We've built a model farm to demonstrate that our concept works. On 200 acres, we've recruited nearly a hundred farmers and are on track to deliver annualized revenue of over $15,000 USD per acre. That represents a >1000% increase in productivity of the land, and allows us to multiply farmers' incomes by at least 5x. We've recruited farmers, aggregated and transformed their land, and delivered produce to our buyers. We are excited to replicate these results with a second (and third) farm in Kenya.
That progress is a testament to my efficacy as an operator. Beyond analytical skills that I built as a consultant for the UN Foundation, USAID and WFP, I can achieve results in low resources environments. This skillset, which I first developed as a Peace Corps Volunteer working on an arid island in west Africa, helps my teams convert strategy into action.
I work effectively with a diverse array of stakeholders to achieve results together, as evidenced by Cinch recruiting dozens of farmers, raising money from global investors and partnering with high impact organizations across Kenya. I am tactical, constantly evaluating how our team can achieve the most impact relative to our limited time and budget. We built a fully irrigated 200 acre farm out of idle pasture land in 10 weeks, while navigating all of the official processes around registering our business, compensating our workers and sourcing water and power sustainably.
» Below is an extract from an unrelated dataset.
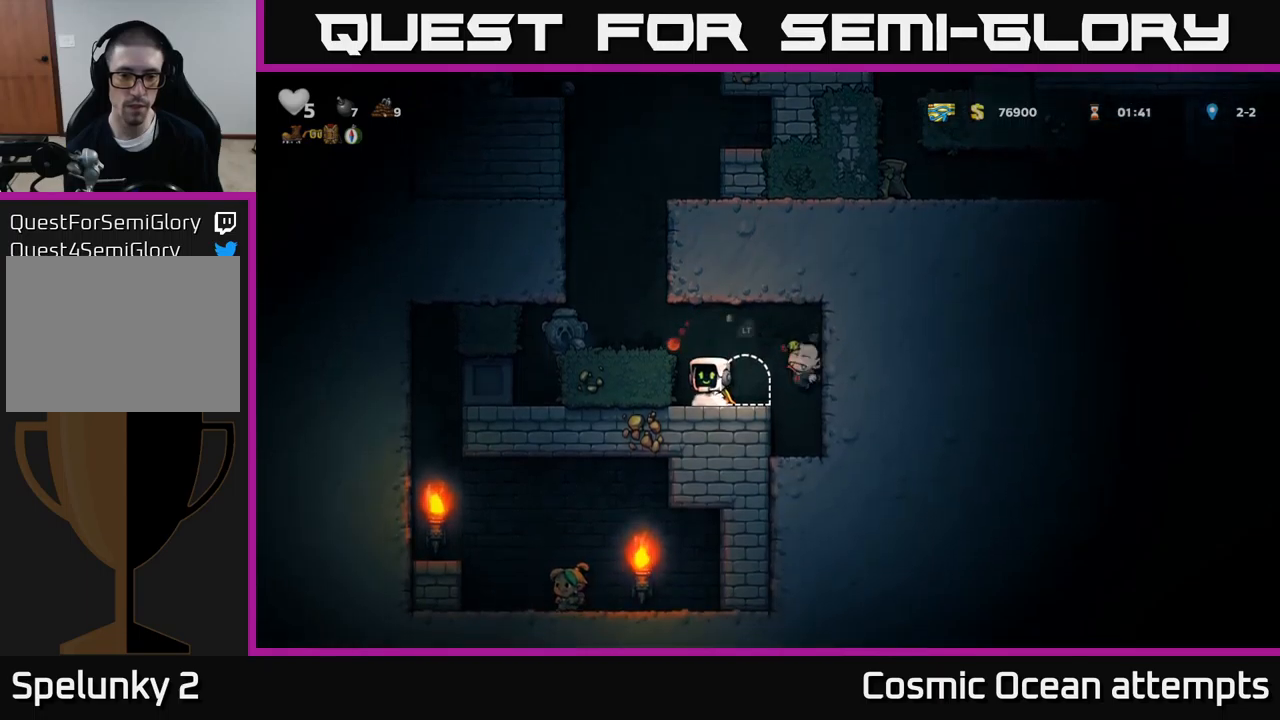
{"buttons": [], "left_stick": "center", "events": [[167, "A", "down"], [283, "DPAD_LEFT", "down"], [333, "A", "up"], [450, "DPAD_LEFT", "up"]]}
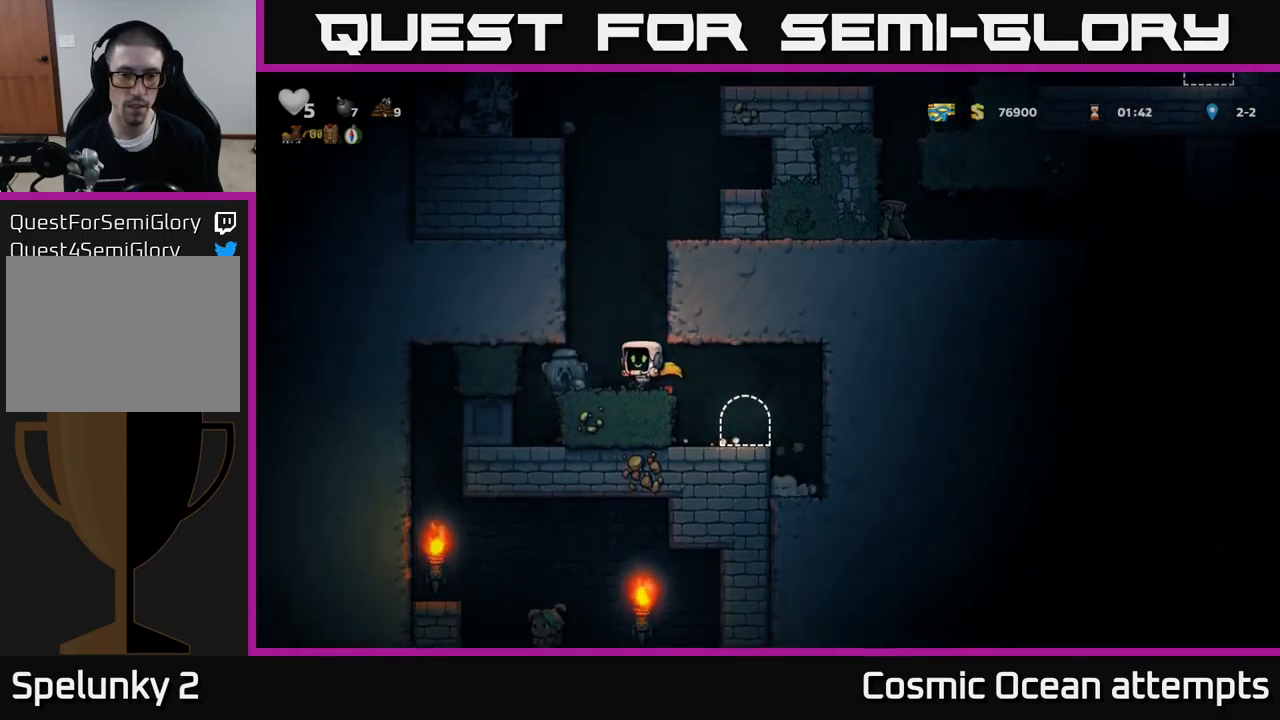
{"buttons": ["X", "DPAD_DOWN"], "left_stick": "center", "events": [[267, "DPAD_LEFT", "down"], [350, "DPAD_DOWN", "down"], [367, "DPAD_LEFT", "up"], [417, "X", "down"]]}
In 2019 and 2020, Kenya has had some of the worst flooding in decades. Between November and April of this year, central Kenya experienced over six times the annual rainfall on a monthly basis. In February, Cinch lost our entire first garlic harvest to Downey Mildew, an inoculum that proliferates in flooding conditions.
Losing over $400,000 in revenue within five months of launching our business was a tremendous setback. The constant threat of the worst swarms of locusts in East Africa in 75 years made the situation even more precarious.
Cinch is resilient. We combated these environmental challenges by developing a comprehensive land preparation strategy to counter inevitable floods to come. Our teams now prepare beds 45 cm tall to lift seeds above flood waters, and cut sloped drainage channels to wick waters away. We've also partnered with a subsidiary of Swiss Re to insure our crops with multi-peril protection, including total losses due to flooding and its effects.
Cinch has overcome tremendous adversity to deliver on our promise of transformative incomes for some of the world's poorest people.
My core responsibility as a Peace Corps Volunteer in São Nicolau, Cabo Verde, was teaching students aged 12-20 at the local high school. I continue to admire teachers for their incredible impact in a highly challenging role, but also now appreciate how teaching is a wonderful platform to have broader impact in the community.
Through my students, I met their families. By visiting their parents at work, or having dinner in their homes, I quickly deepened my understanding of their daily lives and challenges they faced. We built trust. That trust, which started by teaching their children and grew by spending time with siblings, parents and grandparents, became a foundation for many more projects we built together in the community.
To reduce the incidence of drowning, we opened a swim school. Farmers in the community worked with me to found the country's first seed bank to improve maize quality. In our village, I worked with a local entrepreneur to open a laundromat, which helped save precious water lost while hand washing clothes. Businesses I co-founded created dozens of jobs in an economically depressed community; all of these businesses still exist nearly ten years later.